1006) uznał to odwołanie za bezskuteczne, zgodnie z art. 120 § 1 k.p.k. (art. 128
u.s.p.). W tym czasie Sąd Najwyższy zniósł już jednak wyznaczony termin rozprawy
odwoławczej z uwagi na brak doręczeń pism kierowanych do obwinionego i zwrócił
sprawę Sądowi pierwszej instancji (k. 1019). Przekazano je ponownie Sądowi
Najwyższemu po przychyleniu się w dniu 19 kwietnia br. do zażalenia obwinionego
na zarządzenie Prezesa Sądu o uznaniu odwołania za bezskuteczne [k.1062 w t. VI akt
ASD (...)]. Powyższe nie ma jednak wpływu na konieczność dostosowania się obecnie
do wymogów art. 108 § 2 u.s.p.
Ze względu zatem na wskazany wcześniej upływ terminu określonego w art. 108
u.s.p. Sąd Najwyższy uchylił zawarte w zaskarżonym wyroku rozstrzygnięcie co do
kary i na podstawie art. 108 § 2 zdanie drugie u.s.p. umorzył postępowanie w tym
zakresie. Wprawdzie przepis ten nakazuje jedynie umorzenie postępowania w zakresie
wymierzenia kary i nie wspomina o uchyleniu orzeczenia, ale uwzględniając istotę
orzekania w postępowaniu odwoławczym oraz stosowane tu odpowiednio przepisy
Kodeksu postępowania karnego (art. 128 u.s.p.), w tym i art. 437 k.p.k., Sąd
9
Najwyższy uznał, że dla takiego umorzenia w instancji odwoławczej niezbędne jest
uprzednie uchylenie rozstrzygnięcia o karze dyscyplinarnej zawartego w zaskarżonym
wyroku, gdyż dopiero po takim uchyleniu możliwe staje się umorzenie postępowania
odnośnie wymierzenia kary.
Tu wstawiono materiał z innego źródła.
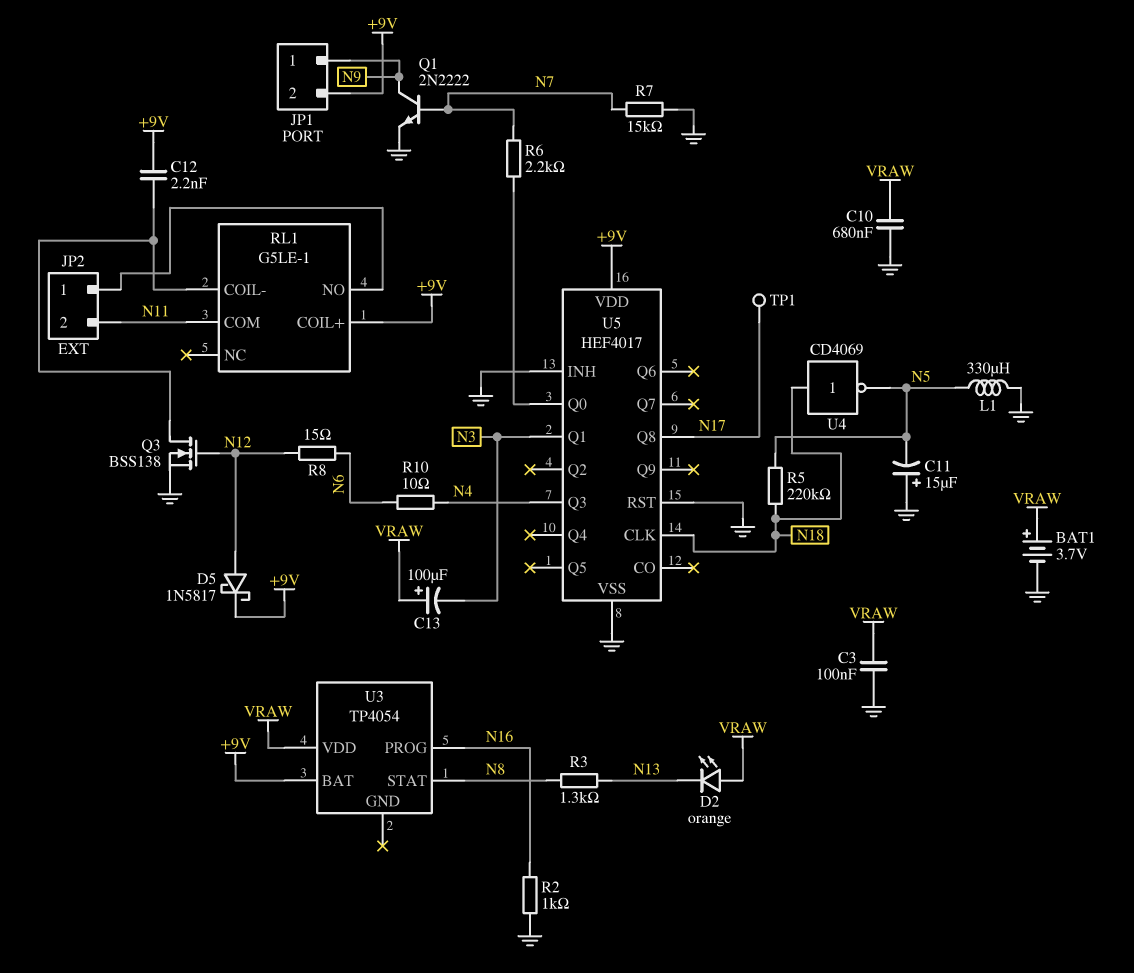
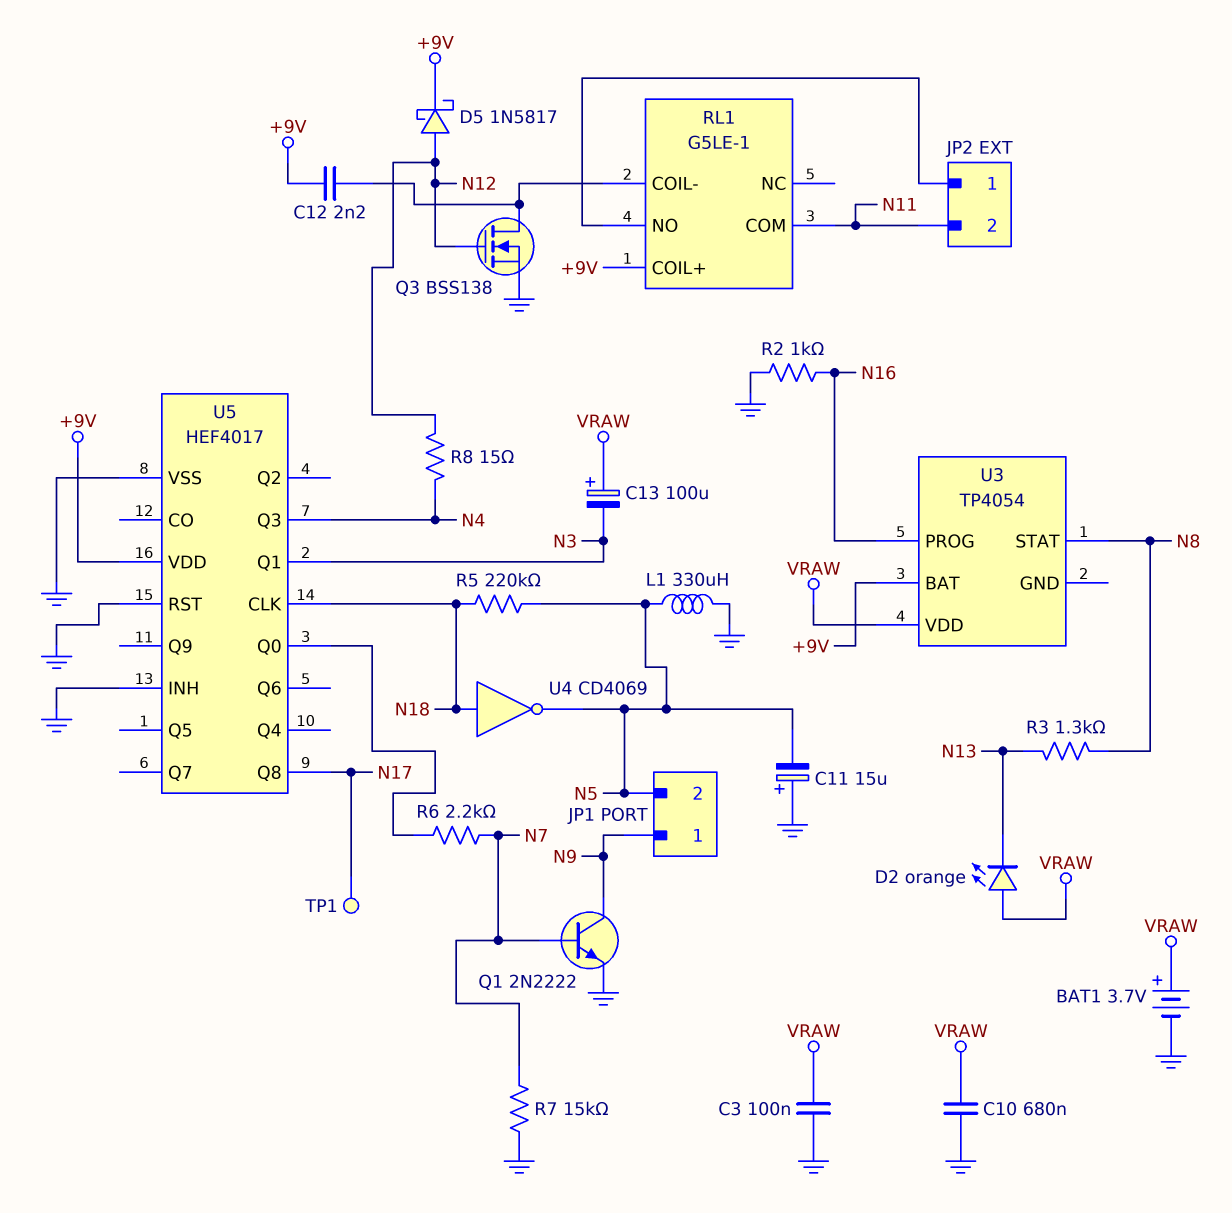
JP1 pin 2: +9V -> N5
R8: 15 (N6, N12) -> 15 (N4, N12)
R10: 10 (N4, N6) -> none

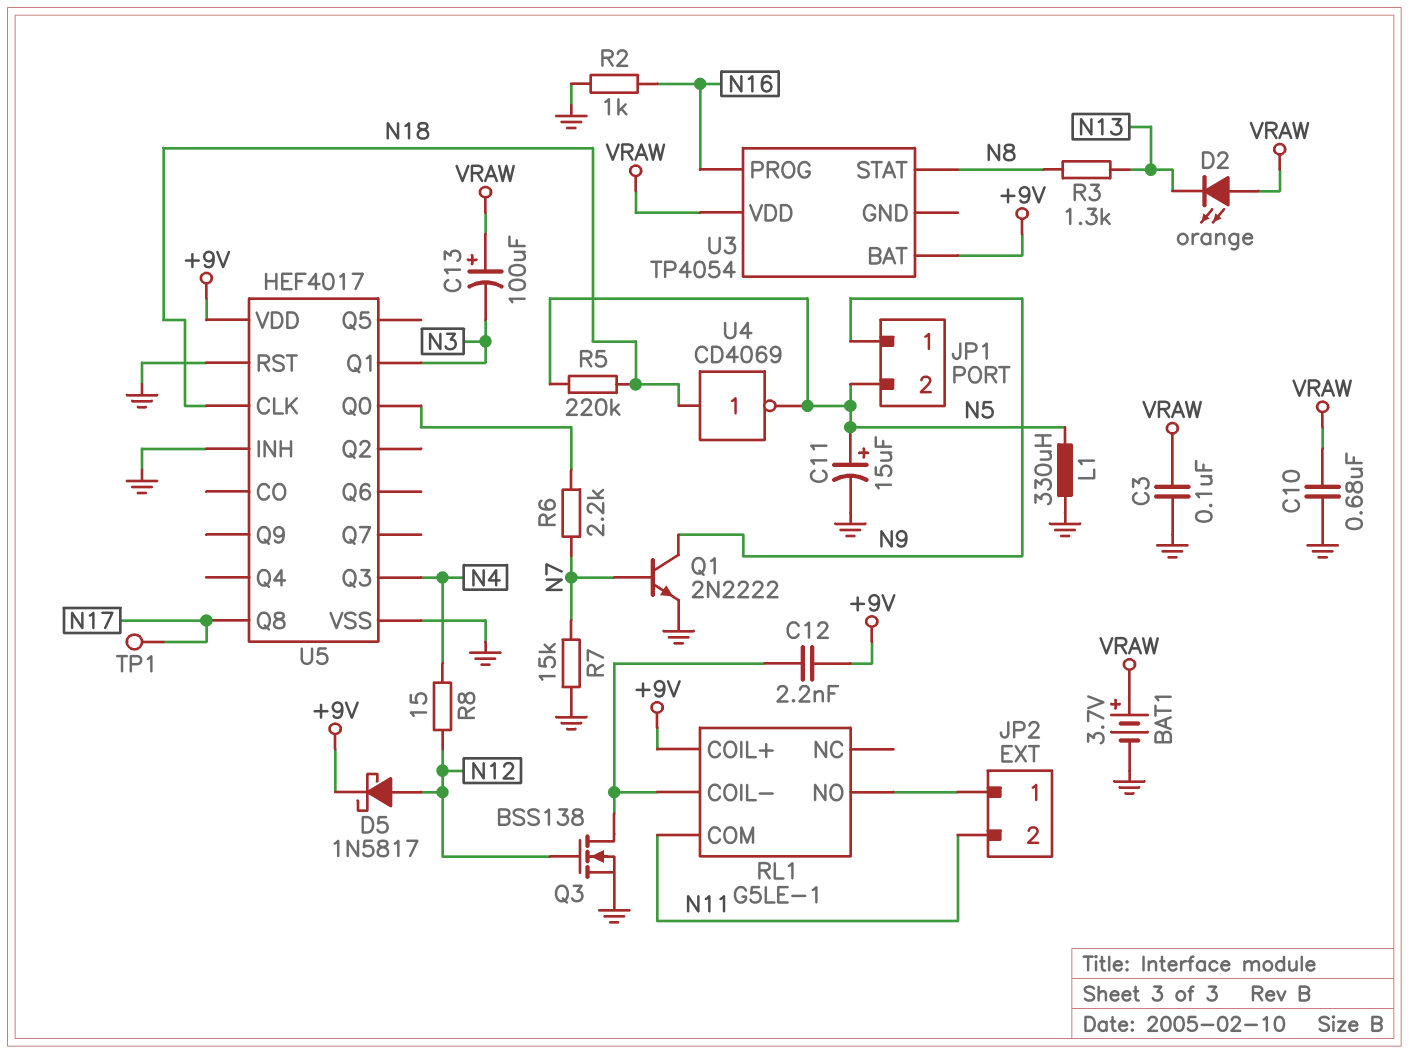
C11: 15uF (plus GND, minus N5) -> 15uF (plus N5, minus GND)

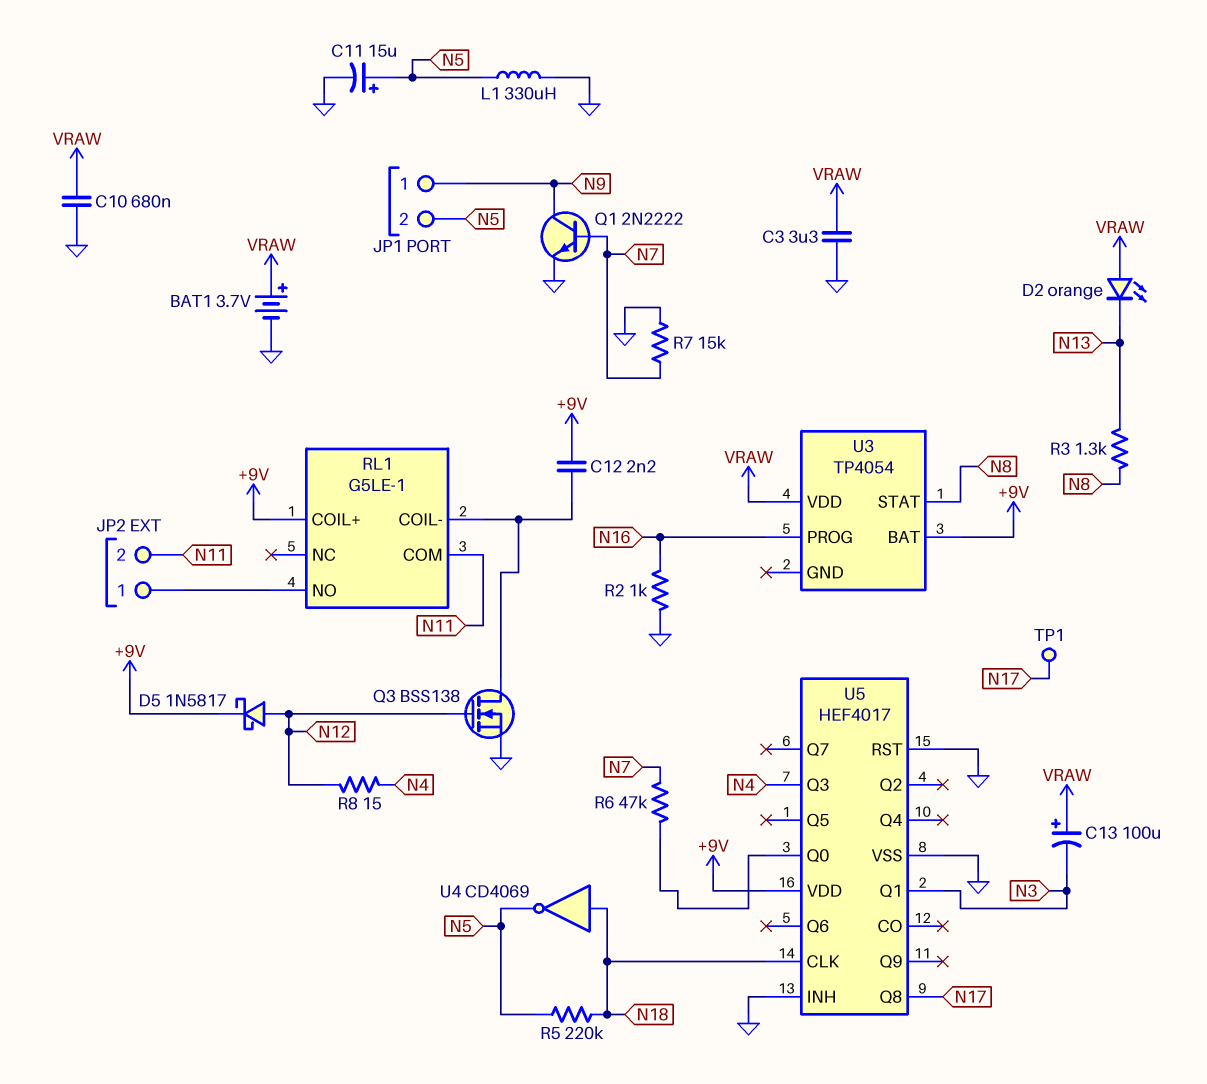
C3: 100nF (GND, VRAW) -> 3.3uF (GND, VRAW)
R6: 2.2k (N7, U5/Q0) -> 47k (N7, U5/Q0)

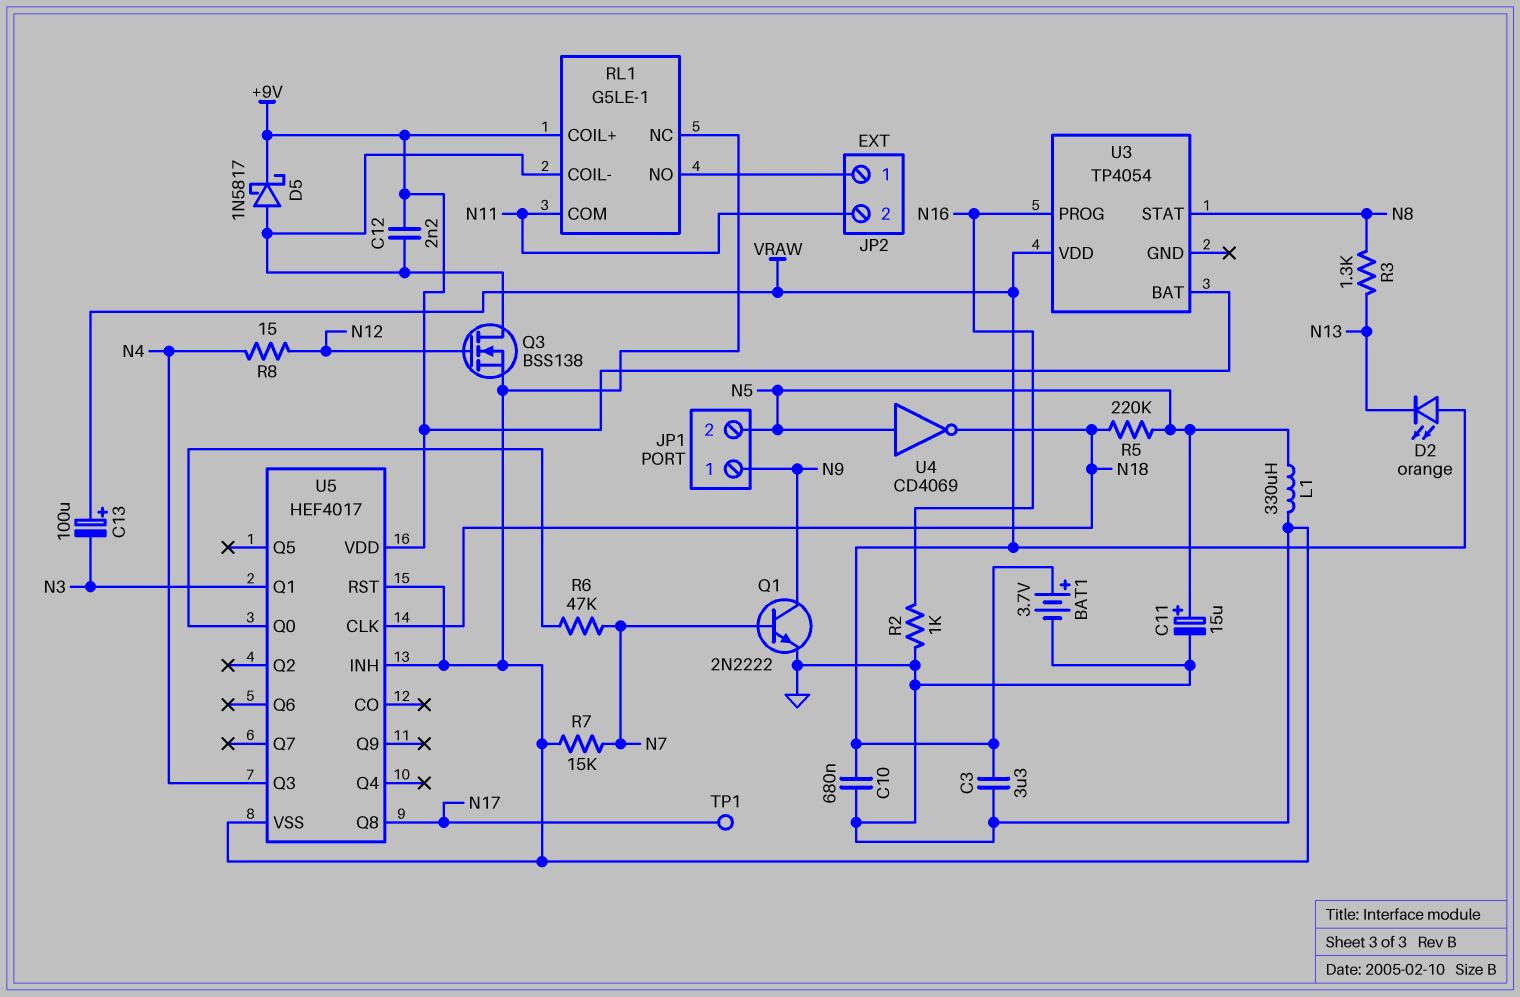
D5: schottky 1N5817 (A N12, K +9V) -> schottky 1N5817 (A RL1/COIL-, K +9V)
RL1 pin NC: none -> GND
U4: NOT CD4069 (in N18, out N5) -> NOT CD4069 (in N5, out N18)

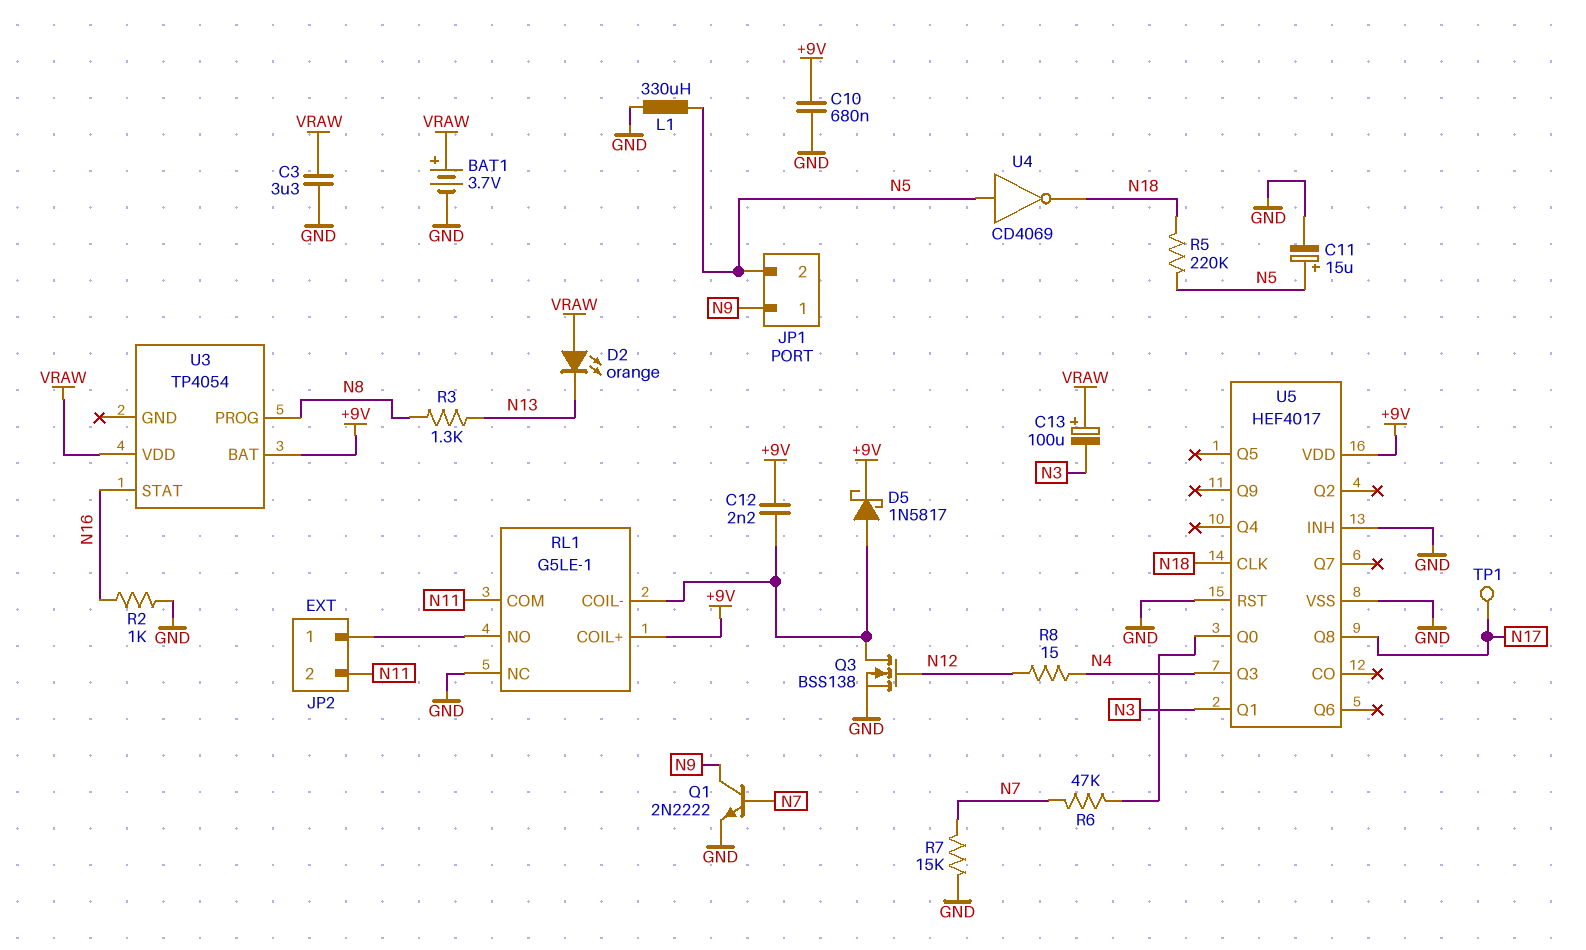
C10: 680nF (GND, VRAW) -> 680nF (+9V, GND)
U3 pin PROG: N16 -> N8
U3 pin STAT: N8 -> N16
Ostateczne rozstrzygnięcie w niniejszej sprawie
sprowadza się zatem do ograniczenia się do orzeczenia jedynie o popełnieniu przez
obwinionego przewinienia dyscyplinarnego przypisanego mu przez Sąd pierwszej
instancji, ze zmianą w zakresie czasu jego trwania wskazaną w niniejszym wyroku i z
umorzeniem postępowania co do samej kary dyscyplinarnej.
Mając to wszystko na uwadze orzeczono jak w wyroku.